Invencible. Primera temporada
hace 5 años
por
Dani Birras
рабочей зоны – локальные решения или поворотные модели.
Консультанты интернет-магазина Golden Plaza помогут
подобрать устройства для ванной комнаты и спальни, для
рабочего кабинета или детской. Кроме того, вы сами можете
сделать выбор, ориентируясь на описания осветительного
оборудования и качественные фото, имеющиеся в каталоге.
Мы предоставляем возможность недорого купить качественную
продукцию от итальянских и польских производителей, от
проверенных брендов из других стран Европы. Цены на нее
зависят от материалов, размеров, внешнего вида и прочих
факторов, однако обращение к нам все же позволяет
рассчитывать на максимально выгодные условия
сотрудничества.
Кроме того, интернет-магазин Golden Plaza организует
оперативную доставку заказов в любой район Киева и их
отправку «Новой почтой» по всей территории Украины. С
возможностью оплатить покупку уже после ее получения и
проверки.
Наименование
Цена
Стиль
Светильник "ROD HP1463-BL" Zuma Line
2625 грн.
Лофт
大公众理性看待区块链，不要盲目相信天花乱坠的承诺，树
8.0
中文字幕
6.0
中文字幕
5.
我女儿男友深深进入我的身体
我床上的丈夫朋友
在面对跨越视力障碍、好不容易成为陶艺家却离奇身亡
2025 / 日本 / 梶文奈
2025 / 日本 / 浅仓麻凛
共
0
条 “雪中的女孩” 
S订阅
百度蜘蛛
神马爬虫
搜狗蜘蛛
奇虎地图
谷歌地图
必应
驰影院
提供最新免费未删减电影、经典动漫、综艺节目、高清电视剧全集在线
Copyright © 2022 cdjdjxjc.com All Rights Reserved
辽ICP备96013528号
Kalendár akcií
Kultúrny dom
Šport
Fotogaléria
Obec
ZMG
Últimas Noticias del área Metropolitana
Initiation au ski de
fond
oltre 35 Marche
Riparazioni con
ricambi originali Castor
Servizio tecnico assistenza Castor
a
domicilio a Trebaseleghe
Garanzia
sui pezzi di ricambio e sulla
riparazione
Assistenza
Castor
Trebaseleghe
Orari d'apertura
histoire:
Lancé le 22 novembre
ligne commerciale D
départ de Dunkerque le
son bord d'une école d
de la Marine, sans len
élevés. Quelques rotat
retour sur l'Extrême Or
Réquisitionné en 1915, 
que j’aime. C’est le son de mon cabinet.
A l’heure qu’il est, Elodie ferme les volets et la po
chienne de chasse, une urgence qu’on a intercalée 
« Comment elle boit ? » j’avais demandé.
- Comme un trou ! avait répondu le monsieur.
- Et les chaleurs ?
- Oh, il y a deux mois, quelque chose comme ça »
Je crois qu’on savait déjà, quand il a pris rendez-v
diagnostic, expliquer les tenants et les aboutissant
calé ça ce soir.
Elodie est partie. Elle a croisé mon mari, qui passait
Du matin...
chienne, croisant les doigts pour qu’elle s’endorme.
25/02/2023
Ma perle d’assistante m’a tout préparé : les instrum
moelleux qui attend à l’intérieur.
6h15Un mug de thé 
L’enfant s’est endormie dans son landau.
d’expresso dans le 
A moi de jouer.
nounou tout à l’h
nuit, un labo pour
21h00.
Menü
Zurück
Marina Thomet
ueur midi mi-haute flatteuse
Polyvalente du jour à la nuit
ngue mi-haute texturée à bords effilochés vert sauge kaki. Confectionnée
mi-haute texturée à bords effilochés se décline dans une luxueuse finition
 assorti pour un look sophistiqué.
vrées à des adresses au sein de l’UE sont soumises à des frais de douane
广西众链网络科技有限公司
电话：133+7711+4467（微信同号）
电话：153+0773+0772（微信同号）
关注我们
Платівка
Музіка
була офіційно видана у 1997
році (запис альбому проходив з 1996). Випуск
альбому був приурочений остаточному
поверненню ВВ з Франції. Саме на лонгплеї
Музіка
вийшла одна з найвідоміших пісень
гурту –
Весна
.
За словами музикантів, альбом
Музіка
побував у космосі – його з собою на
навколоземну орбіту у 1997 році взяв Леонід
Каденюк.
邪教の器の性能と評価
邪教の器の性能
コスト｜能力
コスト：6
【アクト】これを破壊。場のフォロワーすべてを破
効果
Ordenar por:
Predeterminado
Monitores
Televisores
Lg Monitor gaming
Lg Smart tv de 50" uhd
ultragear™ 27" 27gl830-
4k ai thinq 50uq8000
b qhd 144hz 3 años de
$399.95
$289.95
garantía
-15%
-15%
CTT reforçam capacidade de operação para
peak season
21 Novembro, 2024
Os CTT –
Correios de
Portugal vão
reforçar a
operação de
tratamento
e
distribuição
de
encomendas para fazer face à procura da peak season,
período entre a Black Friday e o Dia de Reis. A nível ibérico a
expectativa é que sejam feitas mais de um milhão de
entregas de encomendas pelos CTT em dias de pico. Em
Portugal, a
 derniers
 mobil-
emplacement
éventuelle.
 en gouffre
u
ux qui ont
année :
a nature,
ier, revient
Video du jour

----------

PROBLEM TO WORK ON: Lines from the one containing "encomendas para fazer" through the end of the entries above must be copied exactly; include both ends and no other lines.

RESPONSE:
encomendas para fazer face à procura da peak season,
período entre a Black Friday e o Dia de Reis. A nível ibérico a
expectativa é que sejam feitas mais de um milhão de
entregas de encomendas pelos CTT em dias de pico. Em
Portugal, a
 derniers
 mobil-
emplacement
éventuelle.
 en gouffre
u
ux qui ont
année :
a nature,
ier, revient
Video du jour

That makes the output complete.